Dictionnaire de rimes
Avec l’appui financier des labels et des tentaculaires agences de management, les nouveaux ingénieurs de la pop ont conçu des méthodes de composition, d’élaboration et de production qui font passer les songwriters d’autrefois, avec leur papier à musique et leurs crayons, pour des vestiges. Dans un chapitre de son livre intitulé «On the Hook», John Seabrook raconte notamment le quotidien d’Ester Dean, interprète de second rang dans le paysage du r’n’b américain, connue dans la profession comme compositrice de quelques-uns des hooks (des «crochets», des fragments mélodiques que l’on retient facilement) les plus remarquables de la pop de ces dernières années : Where Have You Been de Rihanna, Countdown de Beyoncé, Peacock de Katy Perry. A l’instar de l’Australienne Sia Furler, autre «clone vocal» réputé de la profession, qui a fini par réussir à percer en tant qu’interprète après deux décennies de galère, Dean fait partie de ceux qui permettent aux tubes d’entrer dans la tête de l’auditeur, quand bien même il ou elle n’en entend que quelques secondes.

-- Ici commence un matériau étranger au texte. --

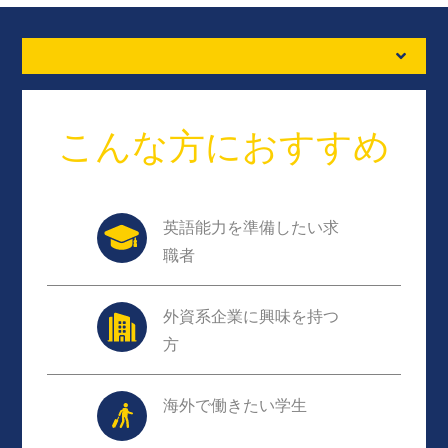
こんな方におすすめ
英語能力を準備したい求
職者
外資系企業に興味を持つ
方
海外で働きたい学生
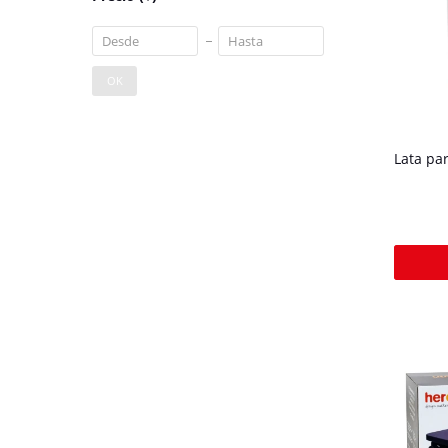
OK
Lata pa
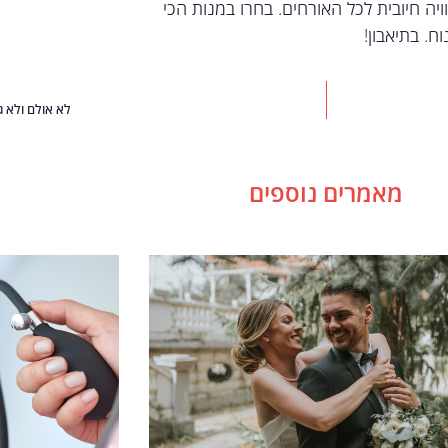
יה חיובית לכל האורחים. בחרו במנות הכי
ח. בתיאבון!
לא אולם ולא ג
מאמרים נוספים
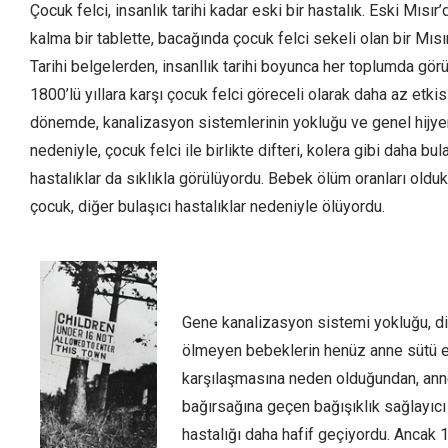
Çocuk felci, insanlık tarihi kadar eski bir hastalık. Eski Mısır
kalma bir tablette, bacağında çocuk felci sekeli olan bir Mısırl
Tarihi belgelerden, insanllık tarihi boyunca her toplumda gör
1800’lü yıllara karşı çocuk felci göreceli olarak daha az etkisi
dönemde, kanalizasyon sistemlerinin yokluğu ve genel hijyen
nedeniyle, çocuk felci ile birlikte difteri, kolera gibi daha bu
hastalıklar da sıklıkla görülüyordu. Bebek ölüm oranları old
çocuk, diğer bulaşıcı hastalıklar nedeniyle ölüyordu.
Gene kanalizasyon sistemi yokluğu, di
ölmeyen bebeklerin henüz anne sütü e
karşılaşmasına neden olduğundan, an
bağırsağına geçen bağışıklık sağlayıcı
hastalığı daha hafif geçiyordu. Ancak 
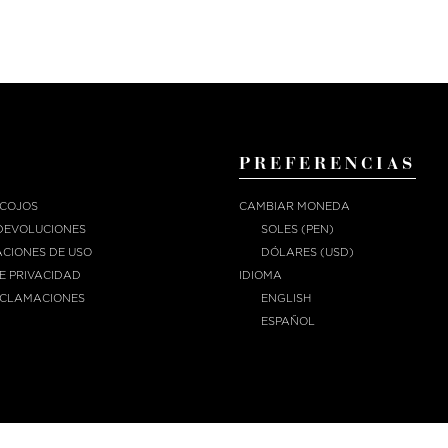
PREFERENCIAS
ECOJOS
CAMBIAR MONEDA
DEVOLUCIONES
SOLES (PEN)
CIONES DE USO
DÓLARES (USD)
DE PRIVACIDAD
IDIOMA
ECLAMACIONES
ENGLISH
ESPAÑOL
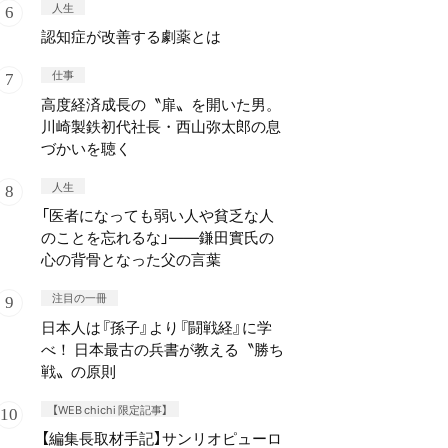
人生
認知症が改善する劇薬とは
仕事
高度経済成長の〝扉〟を開いた男。
川崎製鉄初代社長・西山弥太郎の息
づかいを聴く
人生
「医者になっても弱い人や貧乏な人
のことを忘れるな」——鎌田實氏の
心の背骨となった父の言葉
注目の一冊
日本人は『孫子』より『闘戦経』に学
べ！ 日本最古の兵書が教える〝勝ち
戦〟の原則
【WEB chichi 限定記事】
【編集長取材手記】サンリオピューロ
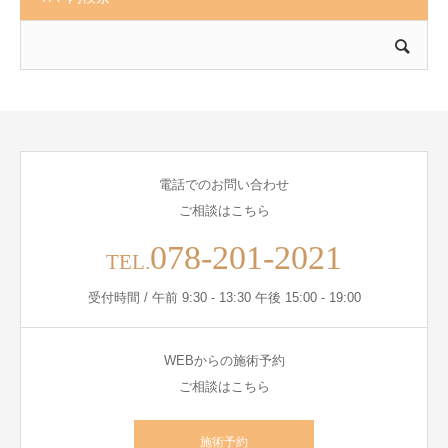
電話でのお問い合わせ
ご相談はこちら
078-201-2021
TEL.
受付時間 / 午前 9:30 - 13:30 午後 15:00 - 19:00
WEBからの施術予約
ご相談はこちら
施術予約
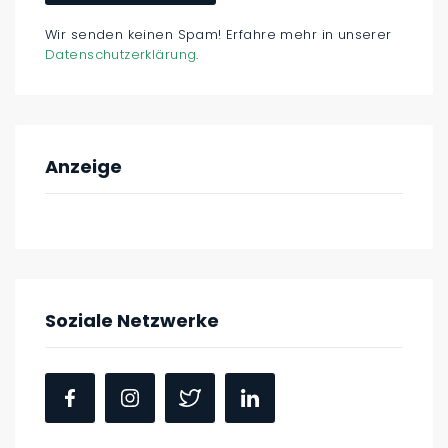
Wir senden keinen Spam! Erfahre mehr in unserer
Datenschutzerklärung
.
Anzeige
Soziale Netzwerke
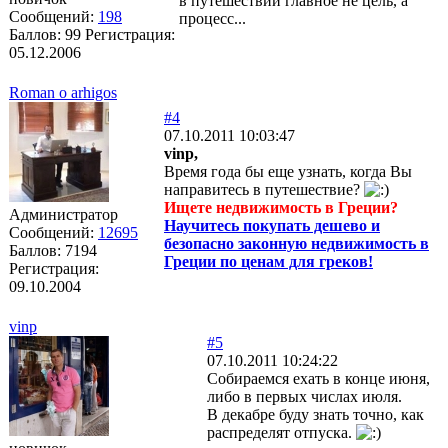
в путешествии главное не цель, а
Сообщений:
198
процесс...
Баллов:
99
Регистрация:
05.12.2006
Roman o arhigos
#4
07.10.2011 10:03:47
vinp,
Время года бы еще узнать, когда Вы
направитесь в путешествие?
Ищете недвижимость в Греции?
Администратор
Научитесь покупать дешево и
Сообщений:
12695
безопасно законную недвижимость в
Баллов:
7194
Греции по ценам для греков!
Регистрация:
09.10.2004
vinp
#5
07.10.2011 10:24:22
Собираемся ехать в конце июня,
либо в первых числах июля.
В декабре буду знать точно, как
распределят отпуска.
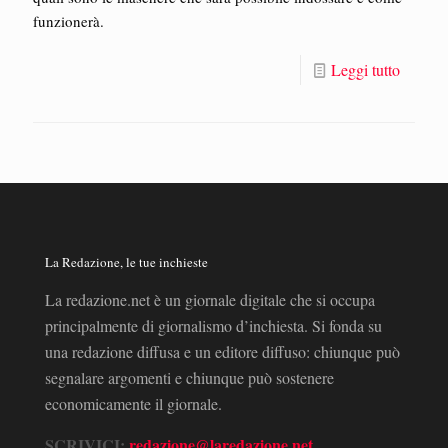
funzionerà.
Leggi tutto
La Redazione, le tue inchieste
La redazione.net è un giornale digitale che si occupa
principalmente di giornalismo d’inchiesta. Si fonda su
una redazione diffusa e un editore diffuso: chiunque può
segnalare argomenti e chiunque può sostenere
economicamente il giornale.
SCRIVICI:
redazione@laredazione.net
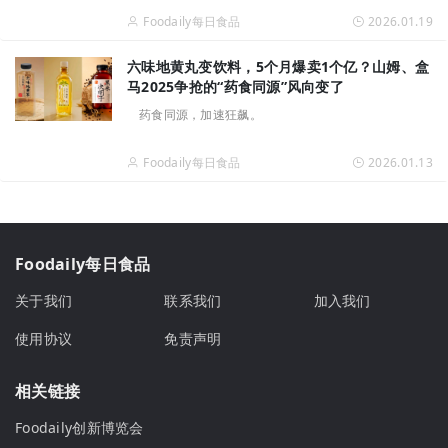
Foodaily每日食品
2026.01.19
六味地黄丸变饮料，5个月爆卖1个亿？山姆、盒
马2025争抢的“药食同源”风向变了
药食同源，加速狂飙。
Foodaily每日食品
2026.01.13
Foodaily每日食品
关于我们
联系我们
加入我们
使用协议
免责声明
相关链接
Foodaily创新博览会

Et pour pondre pareil ver auditif, les clones vocaux ne s’assoient pas derrière un piano : ils improvisent pendant des heures et des heures derrière un micro, sur les ébauches de beats et de morceaux que leur proposent les producteurs qui les emploient. Ce qui explique sans doute pourquoi nombre des hits d’aujourd’hui ont l’air de ne plus dire grand-chose. Il suffit d’écouterBitch Better Have My Money, immense tube de Rihanna dont les paroles ont été improvisées en studio par l’inconnue Bibi Bourelly et dont les mots réduits à l’état d’onomatopées («Louis XIII», «LeBron», «kamikaze») ont l’air de tomber d’un dictionnaire de rimes et d’allitérations : le sens des mots importe bien moins que leur sonorité. De là à considérer que la pop de compétition de notre temps prend ses auditeurs pour des idiots, il y a un pas qu’on ne franchira pas. Il est tout de même significatif que cette musique, trop obnubilée par son rendement, en oublie le fond au point de réduire la langue (anglaise) et ses diverses expressions vernaculaires à une purée de mots générique qui va bien au-delà, en inepties, des prédictions les plus catastrophistes du philosophe musicologue allemand Theodor Adorno : l’avènement dans la musique populaire du baby talk, c’est-à-dire le langage réduit à sa plus simple expression babillante.

«Writing camps»
Autre pratique très onéreuse mais très efficace employée par les maisons de disques, les writing camps invitent des équipes de compositeurs, auteurs, producteurs et ingénieurs du son issus de milieux musicaux très différents à se réunir, à l’abri du monde pendant plusieurs jours, pour joindre leurs efforts autour d’un projet d’album, et pondre ainsi le plus possible de tubes potentiels, avec ou sans l’intervention de la star qui les interprétera. Habitué des projets pharaoniques, Kanye West a conçu la plupart de ses disques en aiguillant des équipes très larges d’artistes plus ou moins célèbres, de concepteurs et de conseillers pour arriver à ce qu’il faut bien appeler des «visions». D’autres interprètes, comme Rihanna ou Taylor Swift, entrent en action dans les dernières étapes du processus et n’influent que sur quelques paroles, inflexions de voix et autres menus détails. Beyoncé, de son côté, est réputée dans la profession pour son stakhanovisme et le nombre considérable de collaborateurs qu’elle sollicite pour travailler à distance sur ses albums. Pour une petite quinzaine de morceaux qui se retrouvent sur un disque comme Lemonade, des dizaines sont développés jusqu’à une forme quasi définitive, pour finalement échouer dans une corbeille virtuelle en attendant une fuite éventuelle sur Internet. Peu importe leur niveau de notoriété : les producteurs approchés n’ont pas leur mot à dire sur le destin final du morceau qu’ils ont produit ou auquel ils ont participé de manière infime ou dans son intégralité.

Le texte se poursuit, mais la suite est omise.